Tiny California blackworms intricately tangle themselves by the thousands to form ball-shaped blobs that allow them to execute a wide range of biological functions. But, most striking of all, while the worms tangle over a period of several minutes, they can untangle in mere milliseconds, escaping at the first sign of a threat from a predator.

Saad Bhamla wanted to understand precisely how the blackworms execute their tangling and untangling movements. To investigate, Bhamla and a team of researchers at Georgia Tech linked up with mathematicians at MIT. Their research, published in Science, could influence the design of fiberlike, shape-shifting robotics that self-assemble and move in ways that are fast and reversible. The study also highlights how cross-disciplinary collaboration can answer some of the most perplexing questions in disparate fields.

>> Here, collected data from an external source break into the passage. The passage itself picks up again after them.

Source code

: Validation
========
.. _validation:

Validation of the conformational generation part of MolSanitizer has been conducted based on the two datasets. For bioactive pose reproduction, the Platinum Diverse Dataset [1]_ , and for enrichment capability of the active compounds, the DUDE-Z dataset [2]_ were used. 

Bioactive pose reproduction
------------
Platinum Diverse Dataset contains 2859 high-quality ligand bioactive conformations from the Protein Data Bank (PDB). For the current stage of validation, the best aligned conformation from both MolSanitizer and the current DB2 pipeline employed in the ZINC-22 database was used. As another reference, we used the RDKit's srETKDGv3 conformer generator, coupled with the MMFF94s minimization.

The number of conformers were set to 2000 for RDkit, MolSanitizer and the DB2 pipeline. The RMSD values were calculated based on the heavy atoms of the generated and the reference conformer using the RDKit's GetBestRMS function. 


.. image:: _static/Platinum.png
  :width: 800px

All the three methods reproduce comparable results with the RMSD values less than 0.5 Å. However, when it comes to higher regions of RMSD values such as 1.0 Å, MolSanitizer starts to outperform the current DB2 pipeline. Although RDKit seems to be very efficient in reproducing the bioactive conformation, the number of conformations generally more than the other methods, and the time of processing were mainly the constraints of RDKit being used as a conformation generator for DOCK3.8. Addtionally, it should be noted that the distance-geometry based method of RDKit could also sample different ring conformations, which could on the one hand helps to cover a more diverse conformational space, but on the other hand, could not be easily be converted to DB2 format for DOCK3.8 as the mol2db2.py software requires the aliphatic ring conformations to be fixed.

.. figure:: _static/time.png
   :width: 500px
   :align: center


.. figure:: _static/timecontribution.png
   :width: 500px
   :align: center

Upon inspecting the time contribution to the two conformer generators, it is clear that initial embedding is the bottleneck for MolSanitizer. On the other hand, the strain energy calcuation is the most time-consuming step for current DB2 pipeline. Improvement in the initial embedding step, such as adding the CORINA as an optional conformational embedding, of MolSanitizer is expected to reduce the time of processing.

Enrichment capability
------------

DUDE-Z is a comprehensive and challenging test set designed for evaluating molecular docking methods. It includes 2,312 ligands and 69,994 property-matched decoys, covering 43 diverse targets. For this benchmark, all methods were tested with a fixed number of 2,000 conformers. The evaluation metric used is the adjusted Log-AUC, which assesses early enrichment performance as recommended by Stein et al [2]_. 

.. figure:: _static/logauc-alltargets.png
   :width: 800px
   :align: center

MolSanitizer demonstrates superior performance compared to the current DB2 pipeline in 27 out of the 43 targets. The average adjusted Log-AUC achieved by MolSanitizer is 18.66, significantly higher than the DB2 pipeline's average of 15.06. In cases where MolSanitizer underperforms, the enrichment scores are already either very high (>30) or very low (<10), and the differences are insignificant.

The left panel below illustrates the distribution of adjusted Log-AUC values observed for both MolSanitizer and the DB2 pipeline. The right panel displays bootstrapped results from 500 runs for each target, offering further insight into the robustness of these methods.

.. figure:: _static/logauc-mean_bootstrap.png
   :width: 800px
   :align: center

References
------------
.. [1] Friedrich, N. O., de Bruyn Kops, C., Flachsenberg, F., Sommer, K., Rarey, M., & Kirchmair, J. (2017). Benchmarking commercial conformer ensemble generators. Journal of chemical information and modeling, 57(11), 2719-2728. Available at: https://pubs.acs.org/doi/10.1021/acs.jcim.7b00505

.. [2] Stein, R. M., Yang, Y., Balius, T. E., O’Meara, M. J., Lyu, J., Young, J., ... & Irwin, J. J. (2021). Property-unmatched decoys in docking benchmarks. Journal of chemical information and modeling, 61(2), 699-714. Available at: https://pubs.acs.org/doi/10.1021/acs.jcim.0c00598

Fascinated by the science of ultrafast movement and collective behavior, Bhamla and Harry Tuazon have studied California blackworms for years, observing how they use collective movement to form blobs and then disperse.

Tuazon, a co-first author of the study, collected videos of his experiments with the worms, including macro videos of the worms' collective dispersal mechanism and microscopic videos of one, two, three and several worms that capture their movements.

Bhamla and Tuazon approached mathematicians Jörn Dunkel of MIT and Vishal Patil of Stanford University about a collaboration. After seeing Tuazon’s videos, the two theorists, who specialize in knots and topology, were eager to join.

Bhamla and Tuazon set about finding an imaging technique that would allow them to peer inside the worm blob so they could gather more data. After much trial and error, they landed on an unexpected solution: ultrasound. By placing a live worm blob in nontoxic jelly and using a commercial ultrasound machine, they were finally able to observe the inside of the intricate worm tangles.

After analyzing the ultrasound videos, Tuazon and other researchers in Bhamla's lab painstakingly tracked the movement of the worms by hand, plotting more than 46,000 data points for Patil and Dunkel to use to understand the mathematics behind the movements.

"This observations' implications are far-reaching, as active filaments are ubiquitous in biological structures from DNA strands to entire organisms," said Eva Kanso, a program director in the U.S. National Science Foundation's Directorate for Engineering, which supported the research.

"These filaments serve myriad functions and can provide a general motif for engineering multifunctional structures and materials that change properties on demand. Just as the worm blobs perform remarkable tangling and untangling feats, so may future bioinspired materials defy the limits of conventional structures by exploiting the interplay between mechanics, geometry and activity."